Paying all the fees for bouncing a check is costly enough.
Should you also have to put up with a private company tracking you down and demanding that you attend one of its costly personal finance classes to avoid prosecution?
In 2006, Congress passed a law that allowed district attorney’s offices to hire private companies to pursue bad checks that are too small for prosecutors to worry about.
According to cnn.com a company called American Corrective Counseling Services now has contracts to do just than 17 states.
ACCS splits all money it collects to cover the bad checks and fees with the prosecutor’s office.
But it also makes money from financial management courses that cost another $160, and that people who wrote the checks are required by law to attend at their own expense.
We’re not talking about professional criminals here. We’re talking about consumers who have bounced checks for as little as $14 being threatened with prosecution if they don’t pony up to a private company.
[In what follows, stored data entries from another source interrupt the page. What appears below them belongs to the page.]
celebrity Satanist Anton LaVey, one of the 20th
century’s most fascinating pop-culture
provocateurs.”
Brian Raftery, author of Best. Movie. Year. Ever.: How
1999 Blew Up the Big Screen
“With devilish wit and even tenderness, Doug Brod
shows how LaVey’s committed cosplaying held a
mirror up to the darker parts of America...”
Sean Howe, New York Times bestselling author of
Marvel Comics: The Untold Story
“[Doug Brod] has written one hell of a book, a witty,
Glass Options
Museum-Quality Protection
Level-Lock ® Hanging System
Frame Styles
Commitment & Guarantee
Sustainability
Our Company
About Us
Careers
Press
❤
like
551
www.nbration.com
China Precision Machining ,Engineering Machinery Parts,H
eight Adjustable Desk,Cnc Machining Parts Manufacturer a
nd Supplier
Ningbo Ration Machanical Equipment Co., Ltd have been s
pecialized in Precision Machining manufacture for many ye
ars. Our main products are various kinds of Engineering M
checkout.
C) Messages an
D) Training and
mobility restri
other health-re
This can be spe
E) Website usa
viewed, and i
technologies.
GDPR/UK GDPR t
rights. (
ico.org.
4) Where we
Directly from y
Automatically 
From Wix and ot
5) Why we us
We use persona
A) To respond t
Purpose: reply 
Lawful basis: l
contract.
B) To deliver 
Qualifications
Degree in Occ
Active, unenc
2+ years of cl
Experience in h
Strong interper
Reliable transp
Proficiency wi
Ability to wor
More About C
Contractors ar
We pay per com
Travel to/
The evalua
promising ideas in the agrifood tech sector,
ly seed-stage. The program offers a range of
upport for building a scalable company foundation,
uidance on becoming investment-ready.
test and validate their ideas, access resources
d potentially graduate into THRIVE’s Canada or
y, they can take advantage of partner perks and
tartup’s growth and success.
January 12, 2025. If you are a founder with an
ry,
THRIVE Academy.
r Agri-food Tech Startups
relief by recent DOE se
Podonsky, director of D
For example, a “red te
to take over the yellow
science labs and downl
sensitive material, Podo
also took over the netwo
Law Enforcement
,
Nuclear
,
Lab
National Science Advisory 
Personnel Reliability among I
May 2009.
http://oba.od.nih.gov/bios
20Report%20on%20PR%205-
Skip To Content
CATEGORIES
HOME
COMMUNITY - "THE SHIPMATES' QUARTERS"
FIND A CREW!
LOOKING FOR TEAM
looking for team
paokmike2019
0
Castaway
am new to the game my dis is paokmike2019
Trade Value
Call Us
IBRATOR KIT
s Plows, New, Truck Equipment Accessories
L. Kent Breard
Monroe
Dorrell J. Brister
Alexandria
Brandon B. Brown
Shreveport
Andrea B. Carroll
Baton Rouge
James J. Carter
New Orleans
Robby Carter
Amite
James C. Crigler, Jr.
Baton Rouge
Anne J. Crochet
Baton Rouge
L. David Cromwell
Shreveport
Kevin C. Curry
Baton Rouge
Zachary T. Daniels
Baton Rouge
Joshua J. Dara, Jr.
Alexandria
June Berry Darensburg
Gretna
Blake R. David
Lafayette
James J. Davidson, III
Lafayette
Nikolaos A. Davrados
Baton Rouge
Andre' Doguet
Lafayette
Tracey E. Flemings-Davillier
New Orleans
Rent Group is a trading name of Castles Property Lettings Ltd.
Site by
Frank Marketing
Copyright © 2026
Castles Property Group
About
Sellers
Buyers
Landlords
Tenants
Jennifer Osborn, a California student who bounced a $92 check to her college bookstore, told CNN that the ASCS courses are “boring…pointless.” But the company’s contract with at least one prosecutor states those classes are its “principal business activity.”
My take: Hiring a private company to pursue bad checks isn’t all that different from having a collection agency pursue bad credit card debt. It’s unpleasant but probably necessary.
Allowing that company to profit from mandatory personal finance classes of questionable value is unpleasant and unnecessary. We need to put a stop to it.